There also is mentioned Cyrenians, a city in Libyan. Then Alexandrians, the capital of Egypt, founded by Alexander the Great. Cilicia is mentioned, a settlement known as Asia Minor near Syria, and the principal city of Cilicia was Tarsus. Saul was from Tarsus Here is where Saul probably functioned in the synagogue of the people from Cilicia. But to them, Stephen went.
And what did he do? In verse 9 He rose up and argued with them and they argued back with him. But in verse 10 they were unable to cope with the wisdom and the Spirit with which he was speaking. When it says argued or disputing, it doesn’t necessarily indicate anger. But a kind of fair debate in which there was actual arguments are presented. The exact subject of the debate we don’t know.

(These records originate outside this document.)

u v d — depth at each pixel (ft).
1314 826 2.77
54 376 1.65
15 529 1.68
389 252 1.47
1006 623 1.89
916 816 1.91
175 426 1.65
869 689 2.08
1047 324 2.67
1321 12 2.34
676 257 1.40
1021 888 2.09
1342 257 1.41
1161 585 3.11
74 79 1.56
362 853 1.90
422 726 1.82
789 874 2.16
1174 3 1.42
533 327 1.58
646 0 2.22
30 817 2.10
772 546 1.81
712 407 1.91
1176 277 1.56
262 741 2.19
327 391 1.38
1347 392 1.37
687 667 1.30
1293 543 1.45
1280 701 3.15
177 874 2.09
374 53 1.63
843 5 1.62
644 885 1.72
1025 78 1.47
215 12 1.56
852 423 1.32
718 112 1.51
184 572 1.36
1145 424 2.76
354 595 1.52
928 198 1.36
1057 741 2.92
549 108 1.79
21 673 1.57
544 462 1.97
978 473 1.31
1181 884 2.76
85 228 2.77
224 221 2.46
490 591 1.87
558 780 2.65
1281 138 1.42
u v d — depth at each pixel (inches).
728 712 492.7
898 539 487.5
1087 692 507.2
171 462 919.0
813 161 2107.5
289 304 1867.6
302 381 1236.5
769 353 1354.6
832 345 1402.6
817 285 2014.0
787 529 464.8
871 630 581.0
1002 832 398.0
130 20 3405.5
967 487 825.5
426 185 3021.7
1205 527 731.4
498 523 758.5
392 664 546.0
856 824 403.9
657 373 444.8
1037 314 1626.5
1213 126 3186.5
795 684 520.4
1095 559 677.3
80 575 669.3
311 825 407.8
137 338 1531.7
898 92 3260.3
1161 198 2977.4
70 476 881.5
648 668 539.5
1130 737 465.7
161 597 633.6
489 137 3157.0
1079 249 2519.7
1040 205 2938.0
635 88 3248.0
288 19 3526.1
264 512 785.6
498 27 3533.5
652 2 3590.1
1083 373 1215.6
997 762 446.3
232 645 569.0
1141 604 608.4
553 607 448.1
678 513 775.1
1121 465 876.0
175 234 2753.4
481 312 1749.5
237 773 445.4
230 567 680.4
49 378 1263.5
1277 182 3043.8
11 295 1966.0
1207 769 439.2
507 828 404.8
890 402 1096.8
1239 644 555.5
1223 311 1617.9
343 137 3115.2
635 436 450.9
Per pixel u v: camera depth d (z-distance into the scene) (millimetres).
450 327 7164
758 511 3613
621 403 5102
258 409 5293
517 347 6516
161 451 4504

Verse 11, “Then they secretly induced men to say, “We have heard him speak blasphemous words against Moses and God.” They said he was arguing against the Old Testament. He was also arguing for the deity of Christ. By dismissing the saving power of the Law of Moses, he was seen as blaspheming Moses. And by identifying Jesus as God, he was blaspheming God in their minds.
He declared to them that the Law of Moses cannot save. It can only condemn. Maybe this is where Paul for the first time heard that, “By the deeds of the law, no flesh will be justified.” Maybe Paul heard for the first time that all the fullness of the Godhead dwelt bodily in Jesus Christ. To these Jews, these were blasphemous words, blasphemy against God by saying Jesus is equal to God.
So these agitated Hellenistic Jews left their synagogues and started saying that Stephen was a blasphemer. That is exactly what happened to our Lord Jesus. Verse 12, “And they stirred up the people, the elders, and the scribes; and they came upon him, seized him, and brought him to the council.” This is the Sanhedrin. This is where the false witnesses show up.
Verse 13, “They also set up false witnesses who said, “This man does not cease to speak blasphemous words against this holy place and the law.” Certainly, he was telling them the true purpose of the law, to define sin, not provide salvation. Verse 14, “for we have heard him say that this Jesus of Nazareth will destroy this place and change the customs which Moses delivered to us.”
He’s preaching on the New Testament with Jesus as Lord and Messiah. Stephen knows what they’ve done to the Lord. He knows that they have already imprisoned and beaten the apostles. He knows what’s at stake, but his courage is undiminished. Stephen says in Acts 7:51, “You men who are stiff-necked and uncircumcised in heart and ears, you are doing just what your fathers did.”
Which one of the prophets did your fathers not persecute? They killed those who had previously announced the coming of the Righteous One, whose betrayers and murderers you have now become.” Wow, this man is heroic. We see it in his character. We see it in his courage. Verse 15, “And all who sat in the council, looking steadfastly at him, saw his face as the face of an angel.”
He stands, as Moses did before his people in shining purity with the mark of divine favor on his face. And at the end of his life, he saw the glory of God, in Acts 7:55. He saw the heavens open. He saw the Son of Man standing at the right hand of God. He called on the Lord and said, “Lord Jesus, receive my spirit!” God is still looking for people who have courage and boldness that has no limit.
God will demonstrate His glory on the face of those people in the calm, peaceful, almost transcendent trust that comes through in the most hateful circumstances. I imagine that Saul, never forgot the face of Stephen. Maybe when he was on the Damascus Road and the Lord blinded him and said, “It’s hard for you to kick against the goads.” He may have thought of the face of Stephen. Let us pray.